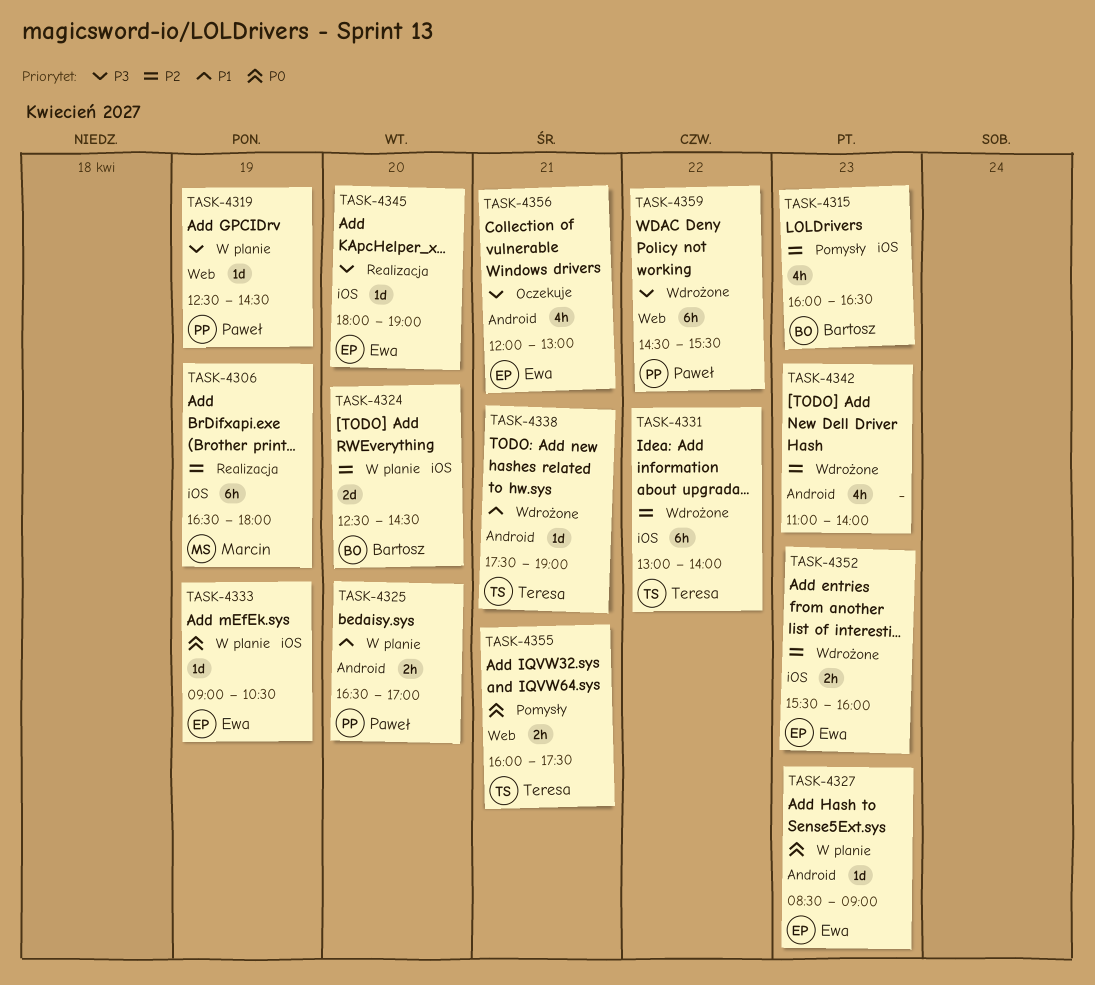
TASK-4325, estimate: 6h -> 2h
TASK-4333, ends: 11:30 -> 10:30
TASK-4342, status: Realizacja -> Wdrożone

...

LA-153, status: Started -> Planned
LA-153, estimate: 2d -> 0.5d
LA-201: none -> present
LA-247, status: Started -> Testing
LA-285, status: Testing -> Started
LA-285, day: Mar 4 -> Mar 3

▸ **ASSIGNMENT**:
Return, unchanged, the run of lines above that opens with the line containing "LA-153, status: Started -> Planned" and closes with the line containing "LA-285, day: Mar 4 -> Mar 3". Include both.

▸ **EXERCISE SOLUTION**:
LA-153, status: Started -> Planned
LA-153, estimate: 2d -> 0.5d
LA-201: none -> present
LA-247, status: Started -> Testing
LA-285, status: Testing -> Started
LA-285, day: Mar 4 -> Mar 3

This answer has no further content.